(Extracted data entries)
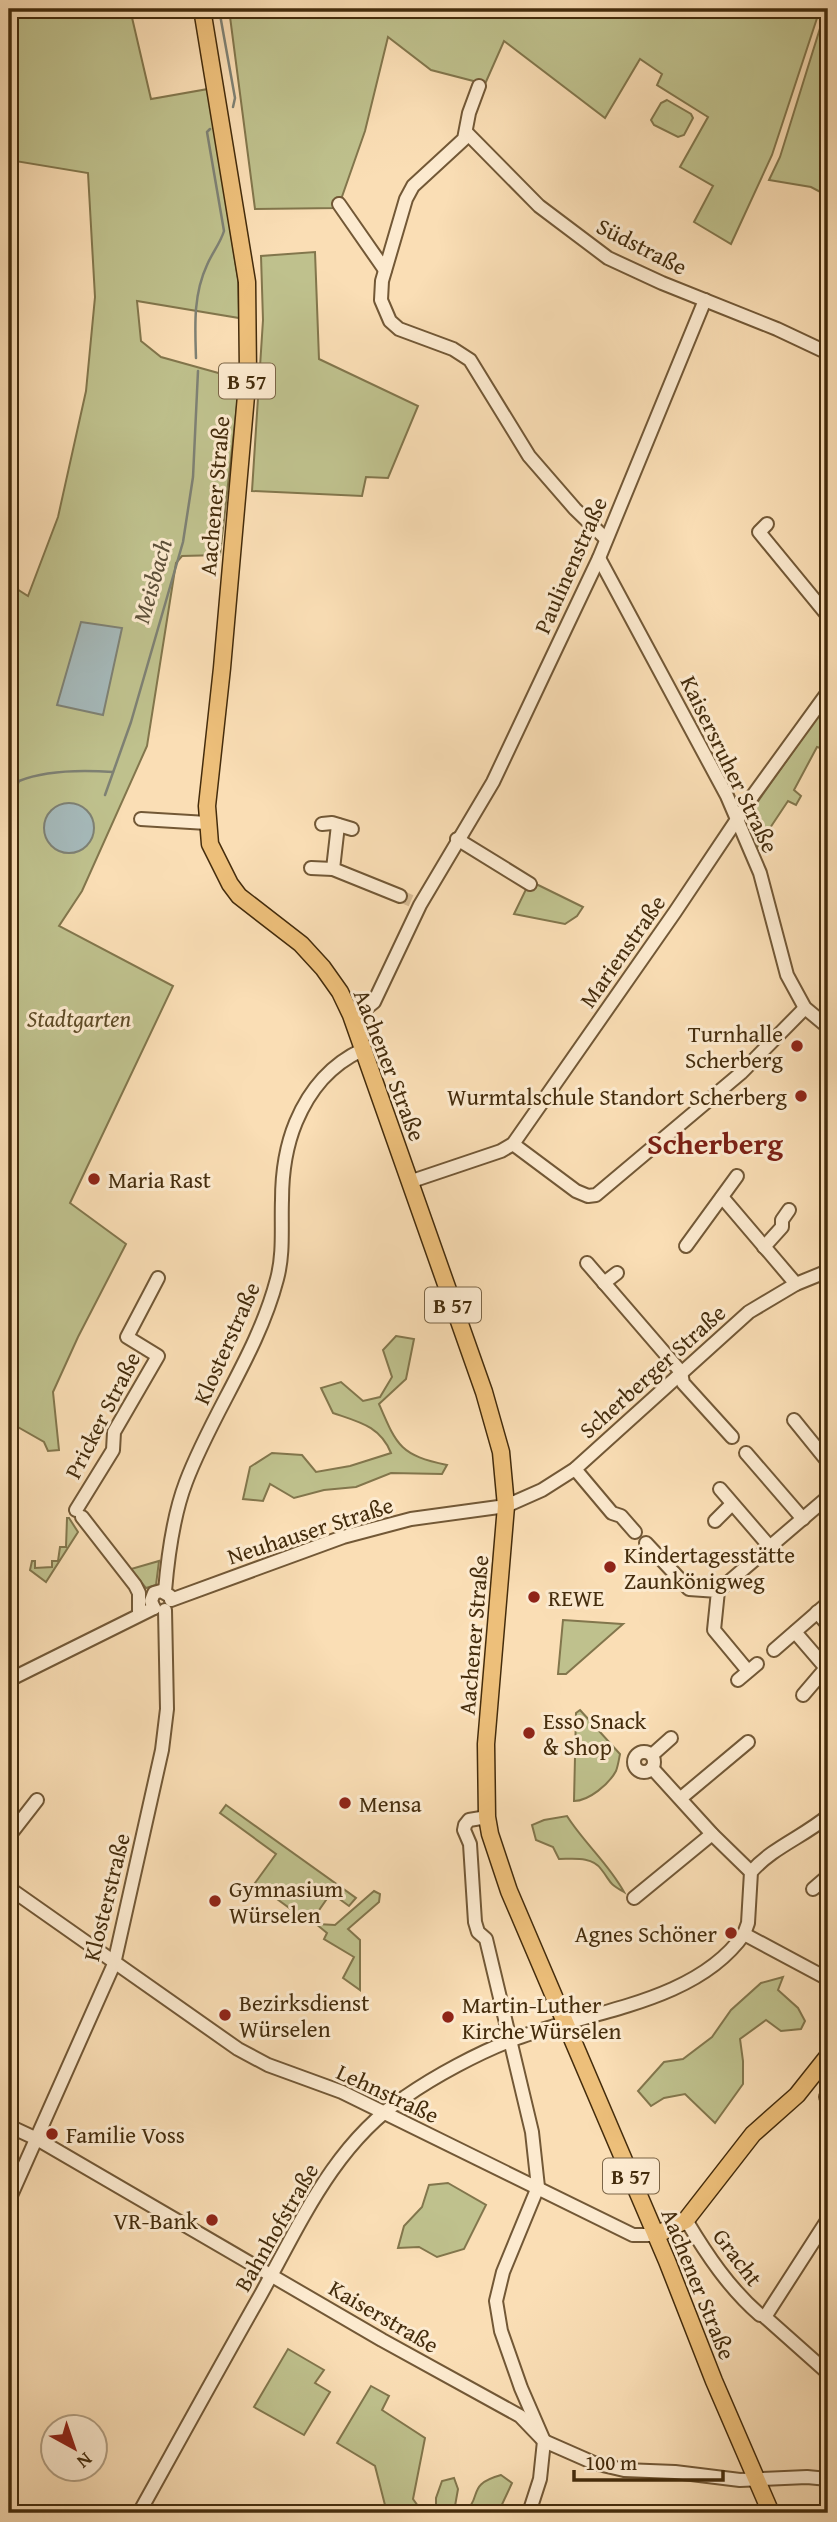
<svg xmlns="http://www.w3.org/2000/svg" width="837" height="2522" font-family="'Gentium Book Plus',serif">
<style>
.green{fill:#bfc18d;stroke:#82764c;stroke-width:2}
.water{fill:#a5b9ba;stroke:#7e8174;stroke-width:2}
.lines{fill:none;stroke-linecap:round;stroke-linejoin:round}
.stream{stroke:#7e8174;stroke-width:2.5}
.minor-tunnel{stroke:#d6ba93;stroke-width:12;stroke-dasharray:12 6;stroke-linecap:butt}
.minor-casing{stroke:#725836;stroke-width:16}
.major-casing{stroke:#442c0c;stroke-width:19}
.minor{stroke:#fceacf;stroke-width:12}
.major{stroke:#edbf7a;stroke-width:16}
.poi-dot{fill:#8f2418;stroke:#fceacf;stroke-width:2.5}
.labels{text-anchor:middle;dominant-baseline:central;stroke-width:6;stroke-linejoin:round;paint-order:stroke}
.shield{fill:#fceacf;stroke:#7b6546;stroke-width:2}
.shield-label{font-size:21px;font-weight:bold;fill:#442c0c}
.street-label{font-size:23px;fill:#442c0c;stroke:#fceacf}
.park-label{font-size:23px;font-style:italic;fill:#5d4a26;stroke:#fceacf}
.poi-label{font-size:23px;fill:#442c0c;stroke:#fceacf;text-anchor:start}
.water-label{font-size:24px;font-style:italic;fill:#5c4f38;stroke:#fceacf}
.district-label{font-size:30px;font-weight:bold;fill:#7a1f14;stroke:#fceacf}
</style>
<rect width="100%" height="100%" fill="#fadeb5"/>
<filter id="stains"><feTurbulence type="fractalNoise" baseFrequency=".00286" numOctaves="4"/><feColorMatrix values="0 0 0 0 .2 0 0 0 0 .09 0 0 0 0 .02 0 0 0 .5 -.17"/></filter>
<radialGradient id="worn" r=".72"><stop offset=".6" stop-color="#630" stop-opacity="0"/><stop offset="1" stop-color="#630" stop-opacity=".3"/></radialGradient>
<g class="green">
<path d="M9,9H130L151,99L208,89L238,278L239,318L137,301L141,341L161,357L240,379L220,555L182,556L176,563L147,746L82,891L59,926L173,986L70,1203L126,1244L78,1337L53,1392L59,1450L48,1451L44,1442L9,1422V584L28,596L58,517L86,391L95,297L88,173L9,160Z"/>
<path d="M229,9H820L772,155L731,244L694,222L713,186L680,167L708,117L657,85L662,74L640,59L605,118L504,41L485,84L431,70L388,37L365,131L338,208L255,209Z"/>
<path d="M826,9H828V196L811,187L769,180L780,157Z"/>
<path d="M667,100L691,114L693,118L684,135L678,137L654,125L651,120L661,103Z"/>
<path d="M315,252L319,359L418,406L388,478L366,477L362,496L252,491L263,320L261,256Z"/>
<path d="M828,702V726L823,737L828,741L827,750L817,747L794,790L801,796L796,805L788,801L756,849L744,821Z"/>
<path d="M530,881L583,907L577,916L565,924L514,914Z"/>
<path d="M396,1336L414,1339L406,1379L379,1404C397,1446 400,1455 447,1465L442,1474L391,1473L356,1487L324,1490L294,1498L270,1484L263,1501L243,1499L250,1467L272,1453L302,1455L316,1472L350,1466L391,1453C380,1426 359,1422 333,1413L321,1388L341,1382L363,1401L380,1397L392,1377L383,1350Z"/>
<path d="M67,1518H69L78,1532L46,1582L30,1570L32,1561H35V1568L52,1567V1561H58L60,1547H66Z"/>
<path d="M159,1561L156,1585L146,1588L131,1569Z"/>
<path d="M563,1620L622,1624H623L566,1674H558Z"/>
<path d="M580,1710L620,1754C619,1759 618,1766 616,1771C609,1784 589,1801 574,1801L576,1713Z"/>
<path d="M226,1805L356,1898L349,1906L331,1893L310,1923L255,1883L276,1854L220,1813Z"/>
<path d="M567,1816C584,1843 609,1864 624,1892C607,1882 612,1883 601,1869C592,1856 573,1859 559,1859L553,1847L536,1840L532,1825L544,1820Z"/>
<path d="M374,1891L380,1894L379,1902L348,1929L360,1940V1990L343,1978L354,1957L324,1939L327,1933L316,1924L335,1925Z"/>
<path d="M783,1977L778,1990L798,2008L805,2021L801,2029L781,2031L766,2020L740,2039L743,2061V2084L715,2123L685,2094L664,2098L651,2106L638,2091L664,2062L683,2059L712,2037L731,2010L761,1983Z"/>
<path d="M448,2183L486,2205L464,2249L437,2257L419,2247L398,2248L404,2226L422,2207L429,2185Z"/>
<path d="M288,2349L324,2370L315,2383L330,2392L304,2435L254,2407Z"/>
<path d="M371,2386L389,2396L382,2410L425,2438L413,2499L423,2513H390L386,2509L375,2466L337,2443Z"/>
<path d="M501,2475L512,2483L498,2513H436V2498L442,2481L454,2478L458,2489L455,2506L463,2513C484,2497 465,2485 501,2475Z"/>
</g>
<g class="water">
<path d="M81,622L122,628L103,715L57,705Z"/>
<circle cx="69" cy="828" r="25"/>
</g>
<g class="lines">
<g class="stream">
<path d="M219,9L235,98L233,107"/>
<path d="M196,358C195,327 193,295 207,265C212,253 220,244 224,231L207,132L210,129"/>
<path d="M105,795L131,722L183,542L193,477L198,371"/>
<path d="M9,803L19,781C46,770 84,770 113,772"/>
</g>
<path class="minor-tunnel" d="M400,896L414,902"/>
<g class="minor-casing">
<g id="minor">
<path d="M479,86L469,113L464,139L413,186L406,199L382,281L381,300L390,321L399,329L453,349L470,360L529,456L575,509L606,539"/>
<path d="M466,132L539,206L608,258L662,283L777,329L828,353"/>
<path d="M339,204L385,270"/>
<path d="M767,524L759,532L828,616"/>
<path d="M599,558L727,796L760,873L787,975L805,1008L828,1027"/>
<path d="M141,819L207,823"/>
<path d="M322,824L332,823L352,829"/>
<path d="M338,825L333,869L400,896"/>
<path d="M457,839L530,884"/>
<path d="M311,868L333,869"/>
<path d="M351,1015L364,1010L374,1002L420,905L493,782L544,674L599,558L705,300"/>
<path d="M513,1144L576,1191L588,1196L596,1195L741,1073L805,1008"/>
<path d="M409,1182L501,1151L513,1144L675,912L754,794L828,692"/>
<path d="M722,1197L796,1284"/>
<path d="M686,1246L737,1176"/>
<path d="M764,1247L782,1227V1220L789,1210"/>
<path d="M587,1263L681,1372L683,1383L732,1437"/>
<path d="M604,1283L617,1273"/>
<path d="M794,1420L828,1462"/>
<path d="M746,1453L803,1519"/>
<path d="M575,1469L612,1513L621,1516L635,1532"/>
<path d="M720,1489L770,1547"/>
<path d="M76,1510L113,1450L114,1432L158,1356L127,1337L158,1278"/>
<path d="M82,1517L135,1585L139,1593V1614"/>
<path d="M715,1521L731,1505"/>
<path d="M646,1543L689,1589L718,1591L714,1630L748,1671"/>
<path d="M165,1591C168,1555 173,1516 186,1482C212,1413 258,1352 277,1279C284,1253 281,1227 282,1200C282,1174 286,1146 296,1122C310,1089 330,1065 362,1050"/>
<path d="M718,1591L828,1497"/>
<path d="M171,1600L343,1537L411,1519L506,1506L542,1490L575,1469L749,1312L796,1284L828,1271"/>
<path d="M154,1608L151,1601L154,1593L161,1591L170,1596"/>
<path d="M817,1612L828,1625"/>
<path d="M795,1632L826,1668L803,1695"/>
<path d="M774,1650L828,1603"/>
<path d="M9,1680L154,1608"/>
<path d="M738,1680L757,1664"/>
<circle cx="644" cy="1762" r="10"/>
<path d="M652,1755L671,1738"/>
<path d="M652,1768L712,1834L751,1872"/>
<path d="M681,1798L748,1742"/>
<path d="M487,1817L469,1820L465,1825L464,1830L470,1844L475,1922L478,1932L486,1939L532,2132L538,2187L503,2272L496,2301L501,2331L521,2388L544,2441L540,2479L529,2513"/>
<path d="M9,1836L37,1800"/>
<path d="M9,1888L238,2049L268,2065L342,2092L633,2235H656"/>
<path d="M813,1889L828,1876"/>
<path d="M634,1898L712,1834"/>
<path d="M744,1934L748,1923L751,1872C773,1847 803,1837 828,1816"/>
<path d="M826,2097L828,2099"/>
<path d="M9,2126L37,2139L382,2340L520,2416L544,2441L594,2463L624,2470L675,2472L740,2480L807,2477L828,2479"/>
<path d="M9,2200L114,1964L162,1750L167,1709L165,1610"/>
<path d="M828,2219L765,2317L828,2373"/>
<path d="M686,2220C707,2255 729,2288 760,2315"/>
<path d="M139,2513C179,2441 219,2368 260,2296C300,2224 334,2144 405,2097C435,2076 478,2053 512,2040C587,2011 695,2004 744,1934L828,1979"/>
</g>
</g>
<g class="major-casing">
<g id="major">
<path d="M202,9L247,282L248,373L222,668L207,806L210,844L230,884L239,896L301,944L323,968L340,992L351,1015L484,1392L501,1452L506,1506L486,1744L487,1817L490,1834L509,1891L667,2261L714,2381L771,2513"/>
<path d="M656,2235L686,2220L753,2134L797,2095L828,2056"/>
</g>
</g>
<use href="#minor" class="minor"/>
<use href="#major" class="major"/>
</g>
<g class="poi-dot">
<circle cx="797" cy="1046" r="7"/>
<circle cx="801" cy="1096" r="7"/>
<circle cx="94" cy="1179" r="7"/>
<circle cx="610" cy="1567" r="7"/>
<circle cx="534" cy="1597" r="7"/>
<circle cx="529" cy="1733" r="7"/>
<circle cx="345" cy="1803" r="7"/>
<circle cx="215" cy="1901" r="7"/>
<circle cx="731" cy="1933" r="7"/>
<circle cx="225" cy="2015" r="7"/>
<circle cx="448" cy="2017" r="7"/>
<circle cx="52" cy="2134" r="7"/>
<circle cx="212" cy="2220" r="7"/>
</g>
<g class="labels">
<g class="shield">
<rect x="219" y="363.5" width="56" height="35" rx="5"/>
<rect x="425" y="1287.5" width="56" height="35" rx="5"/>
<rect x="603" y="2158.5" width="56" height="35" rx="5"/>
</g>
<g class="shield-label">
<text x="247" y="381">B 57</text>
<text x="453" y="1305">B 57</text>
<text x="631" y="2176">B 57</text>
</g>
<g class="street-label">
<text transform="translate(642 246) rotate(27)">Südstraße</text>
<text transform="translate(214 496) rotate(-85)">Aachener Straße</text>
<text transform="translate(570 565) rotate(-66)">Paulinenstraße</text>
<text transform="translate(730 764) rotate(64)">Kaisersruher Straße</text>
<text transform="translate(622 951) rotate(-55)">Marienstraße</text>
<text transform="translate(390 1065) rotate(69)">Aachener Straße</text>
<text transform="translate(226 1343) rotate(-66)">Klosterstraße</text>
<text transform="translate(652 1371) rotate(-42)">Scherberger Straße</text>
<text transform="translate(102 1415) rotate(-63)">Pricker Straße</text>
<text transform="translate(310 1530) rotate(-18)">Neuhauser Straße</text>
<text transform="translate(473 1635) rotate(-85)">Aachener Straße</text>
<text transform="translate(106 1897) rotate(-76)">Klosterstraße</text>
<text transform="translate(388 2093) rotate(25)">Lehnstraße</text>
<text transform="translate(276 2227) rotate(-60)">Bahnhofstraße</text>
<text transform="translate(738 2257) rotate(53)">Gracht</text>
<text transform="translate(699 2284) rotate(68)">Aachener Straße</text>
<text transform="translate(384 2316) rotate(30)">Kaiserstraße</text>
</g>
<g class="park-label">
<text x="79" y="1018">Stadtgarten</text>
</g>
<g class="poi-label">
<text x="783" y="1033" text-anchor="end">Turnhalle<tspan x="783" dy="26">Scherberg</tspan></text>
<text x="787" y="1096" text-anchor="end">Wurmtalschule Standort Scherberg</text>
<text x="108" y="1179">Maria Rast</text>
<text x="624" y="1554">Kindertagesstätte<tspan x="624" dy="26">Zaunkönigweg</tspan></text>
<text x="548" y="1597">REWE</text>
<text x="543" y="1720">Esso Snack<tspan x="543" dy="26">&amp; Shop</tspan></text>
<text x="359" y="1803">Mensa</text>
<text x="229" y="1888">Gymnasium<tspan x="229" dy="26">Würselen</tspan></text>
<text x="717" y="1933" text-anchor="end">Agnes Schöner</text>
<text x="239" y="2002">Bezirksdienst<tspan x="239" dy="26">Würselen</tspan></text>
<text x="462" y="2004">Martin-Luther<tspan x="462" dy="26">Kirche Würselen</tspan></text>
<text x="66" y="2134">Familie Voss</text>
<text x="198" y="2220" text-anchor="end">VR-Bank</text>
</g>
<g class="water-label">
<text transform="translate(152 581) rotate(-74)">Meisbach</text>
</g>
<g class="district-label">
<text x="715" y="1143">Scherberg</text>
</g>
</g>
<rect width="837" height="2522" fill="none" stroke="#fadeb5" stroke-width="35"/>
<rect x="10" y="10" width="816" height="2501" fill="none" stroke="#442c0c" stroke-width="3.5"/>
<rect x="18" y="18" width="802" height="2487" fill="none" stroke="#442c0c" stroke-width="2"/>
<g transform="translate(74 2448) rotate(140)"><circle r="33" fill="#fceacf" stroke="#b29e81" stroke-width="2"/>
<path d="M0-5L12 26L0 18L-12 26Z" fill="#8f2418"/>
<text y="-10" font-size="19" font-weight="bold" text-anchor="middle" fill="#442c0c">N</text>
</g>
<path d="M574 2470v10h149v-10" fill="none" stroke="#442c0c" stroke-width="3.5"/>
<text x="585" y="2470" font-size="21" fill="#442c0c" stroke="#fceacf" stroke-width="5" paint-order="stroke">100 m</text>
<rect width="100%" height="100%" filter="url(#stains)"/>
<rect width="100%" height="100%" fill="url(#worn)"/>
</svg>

▶ EXERCISE AIM
Gather from the data above every line with the string "lines".

▶ SOLVED PROBLEM
.lines{fill:none;stroke-linecap:round;stroke-linejoin:round}
<g class="lines">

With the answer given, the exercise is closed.